==== Available data

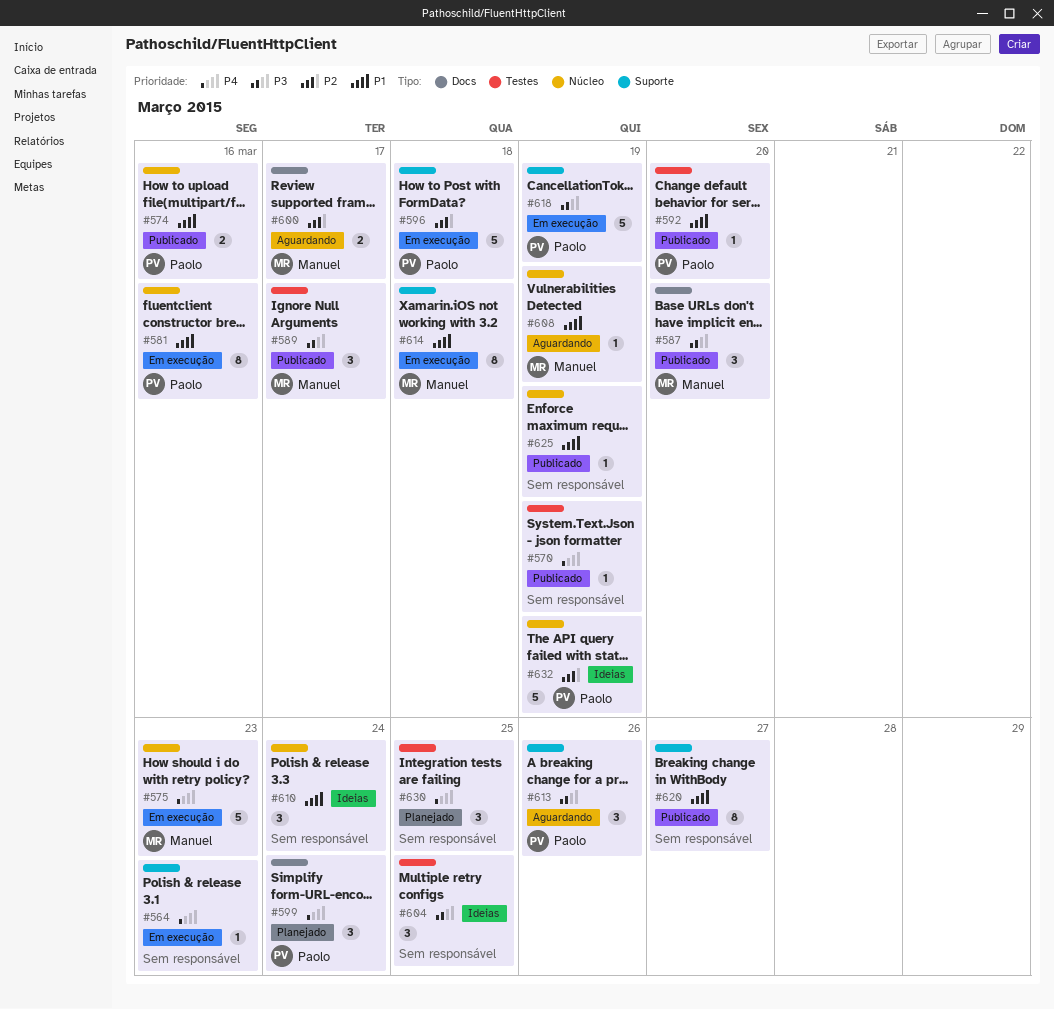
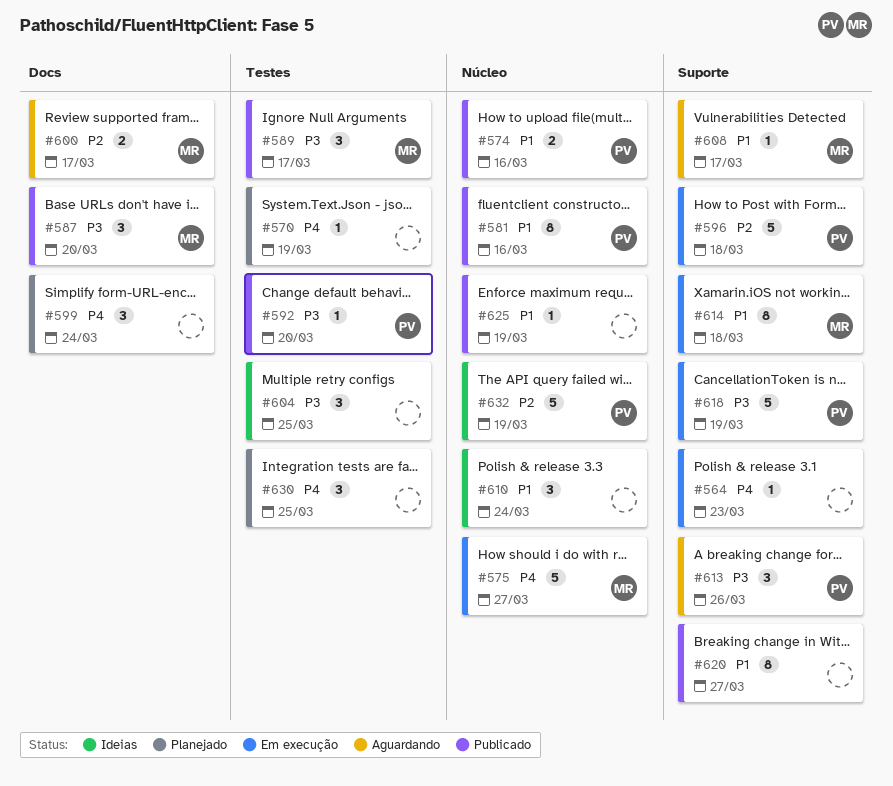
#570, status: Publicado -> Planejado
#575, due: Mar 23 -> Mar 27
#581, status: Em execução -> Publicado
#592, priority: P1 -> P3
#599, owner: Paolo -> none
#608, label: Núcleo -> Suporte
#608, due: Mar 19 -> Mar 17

========

Make an exact copy of the records above, with the pictures left out.

#570, status: Publicado -> Planejado
#575, due: Mar 23 -> Mar 27
#581, status: Em execução -> Publicado
#592, priority: P1 -> P3
#599, owner: Paolo -> none
#608, label: Núcleo -> Suporte
#608, due: Mar 19 -> Mar 17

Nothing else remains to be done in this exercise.